Était en cause, en deuxième lieu, la prévention des risques d’incendies dans l’établissement. Le juge des référés du Conseil d’État relève que des travaux ont déjà été réalisés en 2014 et que, sur les sept prescriptions formulées par la « sous-commission départementale pour la sécurité contre les risques d’incendie et de panique », quatre ont été réalisées ou sont en cours de réalisation. En revanche, trois de ces prescriptions n’ont pas encore été suivies par l’administration, ce dont résulte un risque. Le juge des référés ordonne donc à l’administration d’engager la mise en œuvre des travaux correspondants.

En troisième lieu, le juge des référés se prononce sur les conditions de détention en cellule. Il souligne que la maison d’arrêt, qui est sous-dimensionnée, est confrontée à  un taux de sur occupation particulièrement élevé. De ce fait, les personnes hébergées au-delà de la capacité d’accueil normale des cellules sont contraintes de dormir sur un matelas posé à même le sol. Le juge des référés estime que de telles conditions de détention, aggravées par la promiscuité et le manque d’intimité, constituent un traitement inhumain ou dégradant. Mais il tient compte des moyens dont dispose l’administration pénitentiaire, et observe en particulier qu’elle est tenue d’accueillir en maison d’arrêt toutes les personnes que l’autorité judiciaire décide de mettre sous écrou. Il constate, enfin, que la situation de la maison d’arrêt de Nîmes, bien que  gravement préoccupante, est en voie d’amélioration. Dans ces conditions, le juge des référés ordonne seulement à l’administration pénitentiaire de prendre, dans les meilleurs délais, des mesures pour améliorer, dans l’attente d’une solution pérenne, les conditions d’installation des détenus durant la nuit.

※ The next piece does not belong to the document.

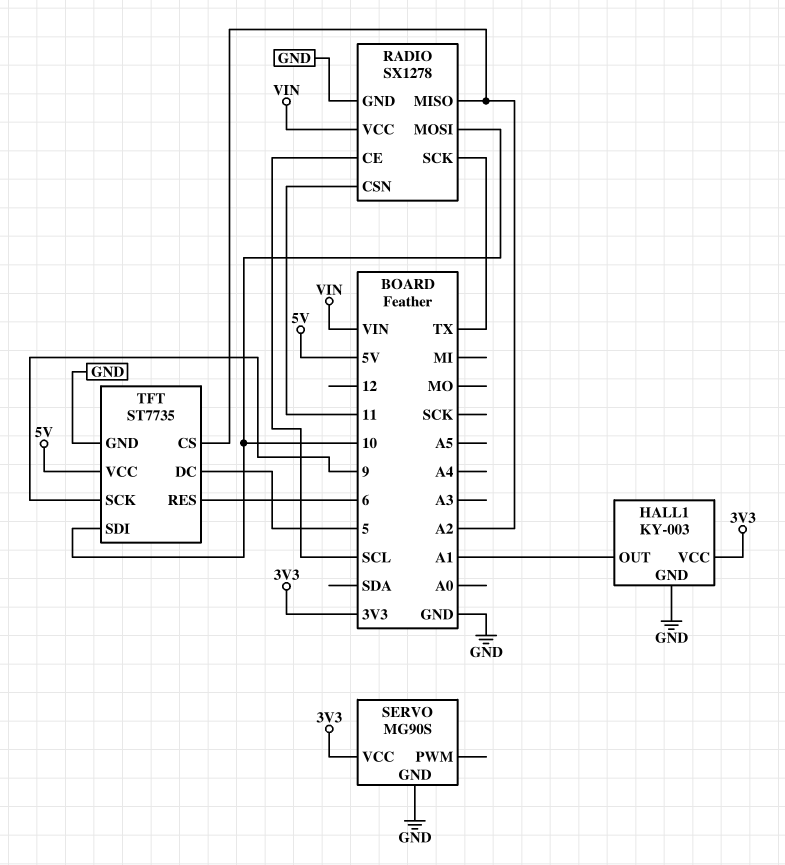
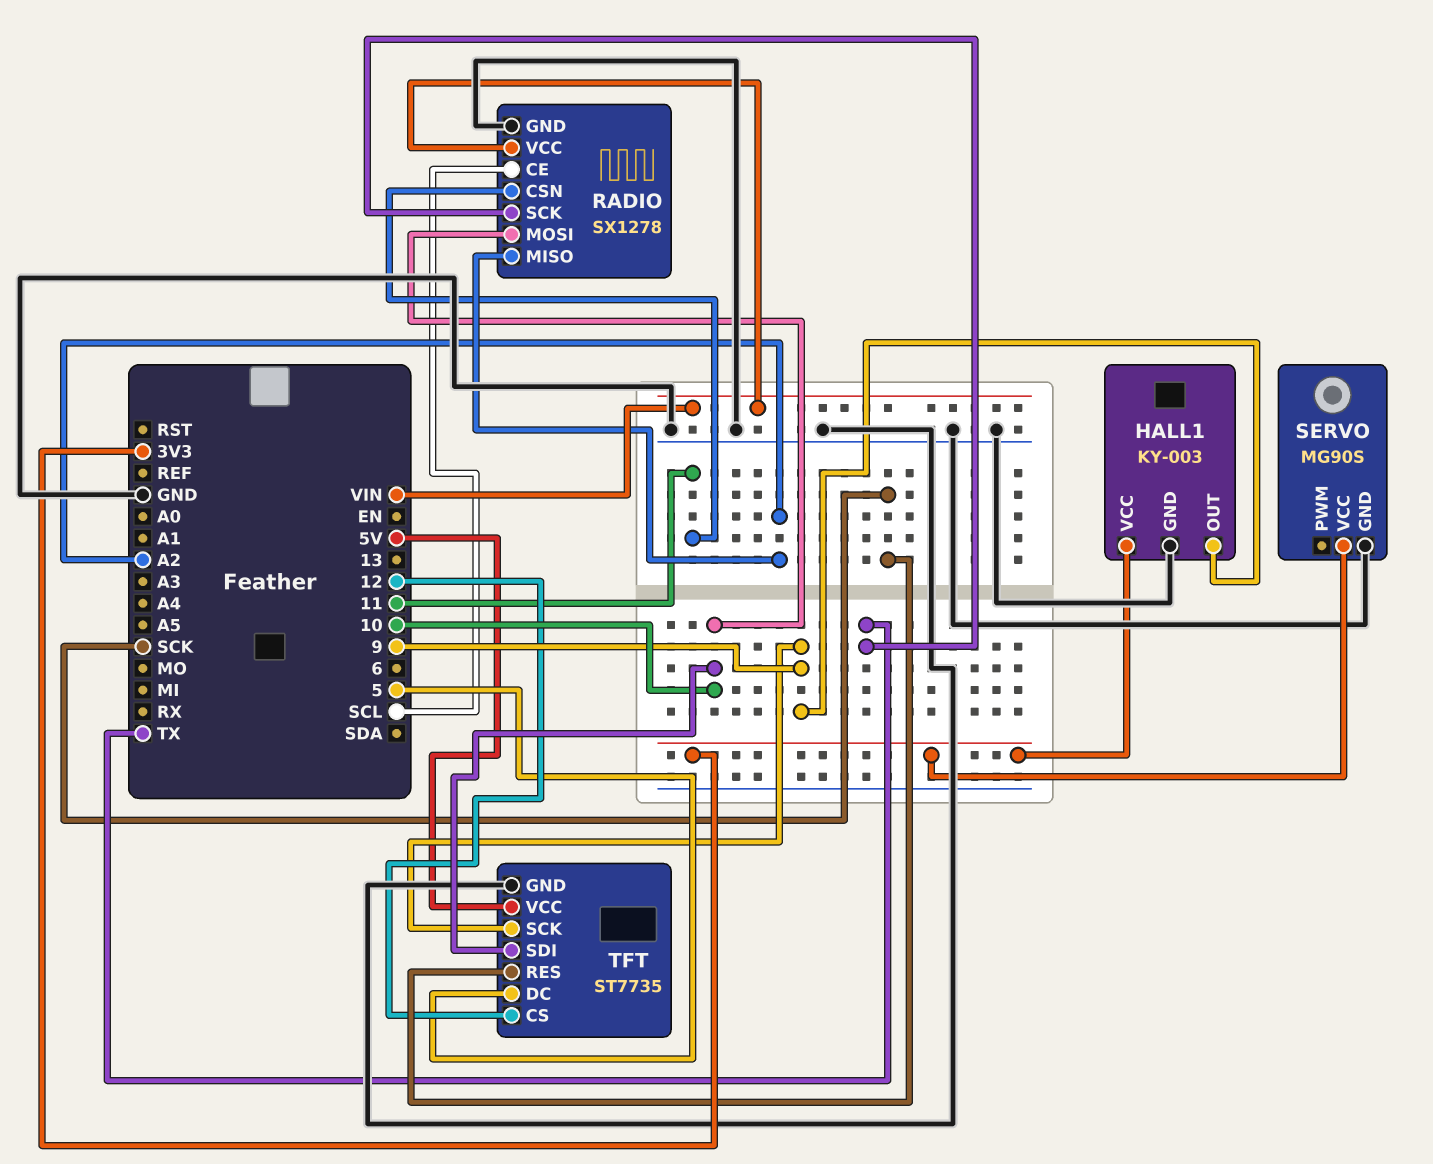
HALL1 pin OUT: A1 -> 9
TFT pin CS: A2 -> 12
TFT pin RES: 6 -> SCK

En quatrième lieu, les critiques des requérants portaient sur les conditions d’intimité et d’hygiène des détenus. Le juge des référés estime à cet égard que le dispositif de cloisonnement partiel des toilettes des cellules permet de préserver suffisamment l’intimité des détenus et ne porte donc pas d’atteinte grave et manifestement illégale à la dignité humaine. En revanche, il relève qu’il n’est pas établi que les produits d’entretien des cellules soient distribués suffisamment fréquemment et que, de même, les draps et les couvertures soient nettoyés suffisamment souvent. En conséquence, il ordonne à l’administration d’améliorer au plus vite l’accès aux produits d’entretien des cellules et à des draps et couvertures propres.